• _Stated task A_:
Read the article on EV-integrated dispatch and state whether each statement below agrees with it, answering yes or no and quoting the words of the article that decide the matter: (i) the dispatch framework was engineered at Northeast Petroleum University; (ii) the breakthrough took place in a Tesla Gigafactory; (iii) the two-stage process combines day-ahead economic planning with intra-day voltage and stability refinement.
• _Stated task B_:
Repeat, word for word, the portion of the article on EV-integrated dispatch starting at "Welcome to the" and ending at "or capacitor bank.".
• _Stated task C_:
Summarize the article on EV-integrated dispatch in two sentences.

• _Source passage_:

EV-Integrated Two-Stage Dispatch for Active Distribution Grid

Active Distribution Grid Hits New Milestone with EV-Integrated Two-Stage Dispatch Model

In the ever-evolving landscape of power systems, where volatility meets ambition daily, a breakthrough quietly unfolded in northeastern China—not on a racetrack or in a gleaming Tesla Gigafactory, but inside a simulation chamber at Northeast Petroleum University. There, researchers engineered a dispatch framework for active distribution networks (ADNs) that doesn’t just tolerate electric vehicles (EVs); it actively partners with them.

Welcome to the era of cooperative grid intelligence—where EVs aren’t just passive loads drawing juice from the wall, but mobile, flexible energy assets that help smooth out the chaos of renewable generation. And in this emerging paradigm, the humble EV battery may be the unsung hero stabilizing tomorrow’s grid—more so than any static inverter or capacitor bank.

The latest work by Jia Ying, Liu Hanli, Zhao Shuqi, Li Yang, Han Pengfei, and Chen Biao reveals a carefully choreographed two-stage optimization process that marries day-ahead economic planning with intra-day voltage and stability refinement—all while keeping EV clusters firmly in the loop. It’s more than an algorithmic exercise. It’s a glimpse into how grids can evolve from rigid, top-down infrastructures to dynamic, responsive ecosystems that anticipate rather than react.

• _Supplied material_:
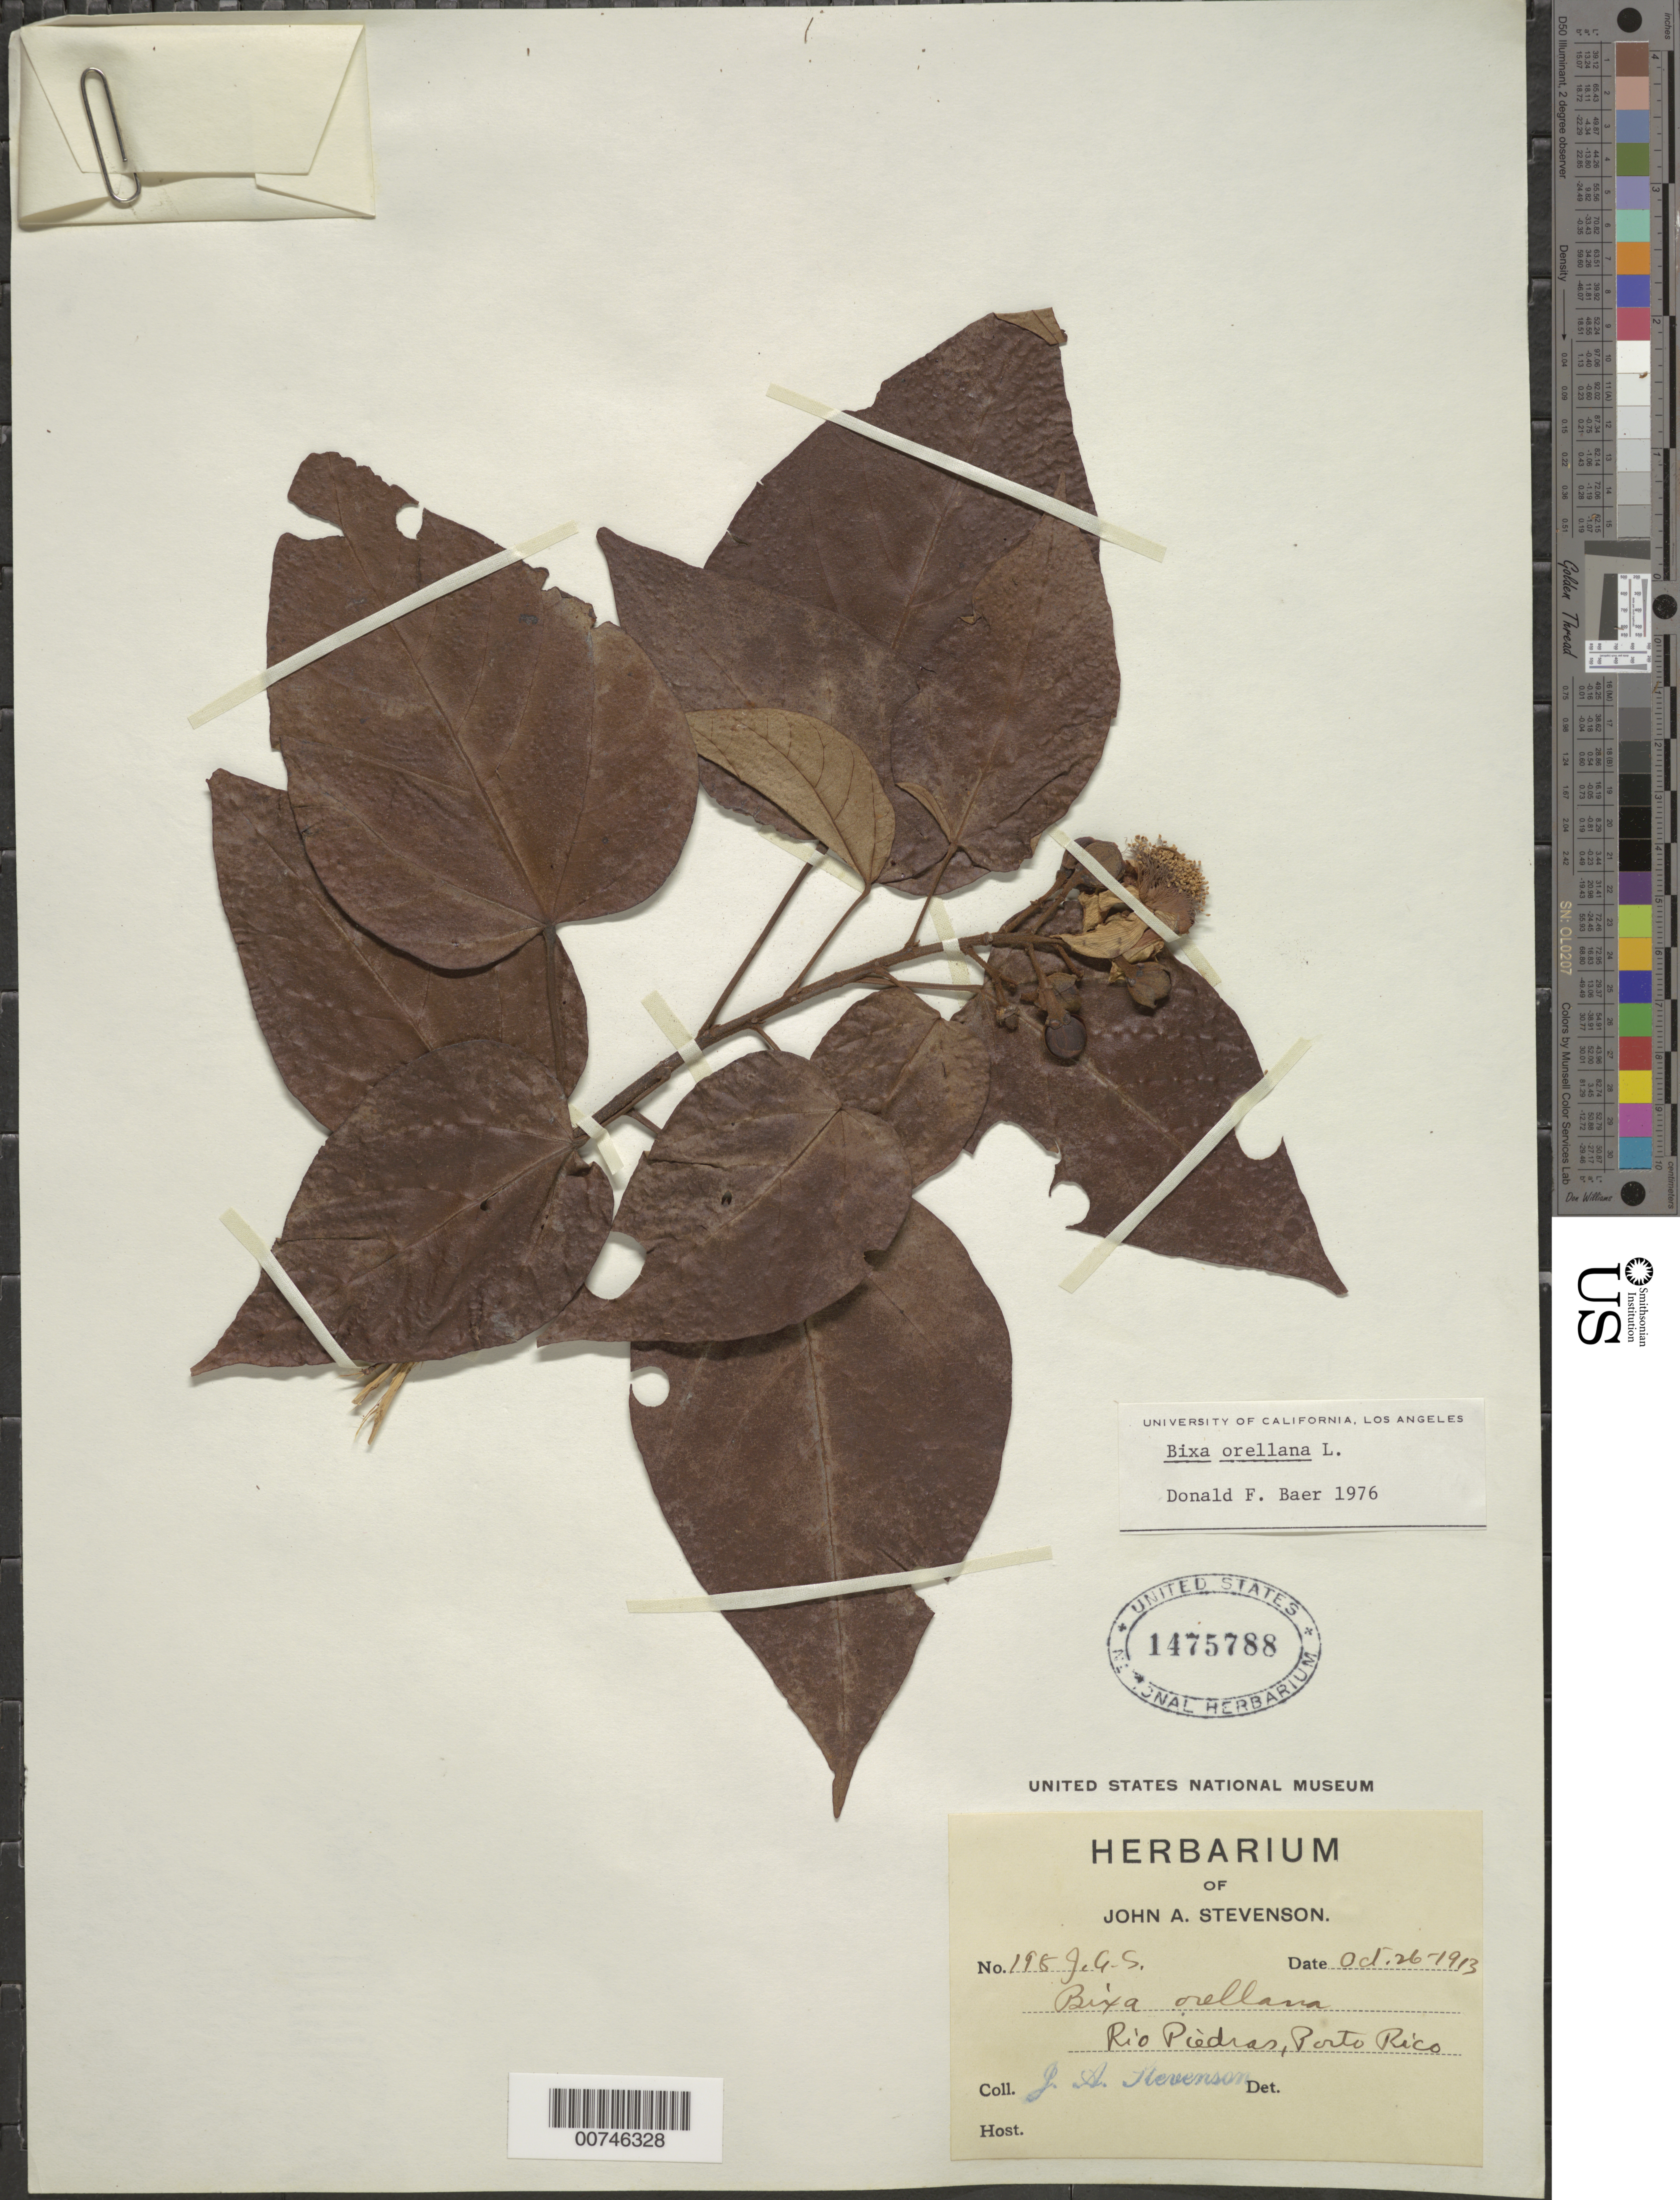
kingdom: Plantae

• _Written response A_:
(i) Yes: "inside a simulation chamber at Northeast Petroleum University. There, researchers engineered a dispatch framework for active distribution networks (ADNs)"
(ii) No: "not on a racetrack or in a gleaming Tesla Gigafactory"
(iii) Yes: "marries day-ahead economic planning with intra-day voltage and stability refinement"

• _Written response B_:
Welcome to the era of cooperative grid intelligence—where EVs aren’t just passive loads drawing juice from the wall, but mobile, flexible energy assets that help smooth out the chaos of renewable generation. And in this emerging paradigm, the humble EV battery may be the unsung hero stabilizing tomorrow’s grid—more so than any static inverter or capacitor bank.

• _Written response C_:
Researchers at Northeast Petroleum University engineered a dispatch framework for active distribution networks that treats electric vehicles as mobile, flexible energy assets that help smooth out renewable generation rather than as passive loads. Their two-stage optimization process combines day-ahead economic planning with intra-day voltage and stability refinement while keeping EV clusters in the loop.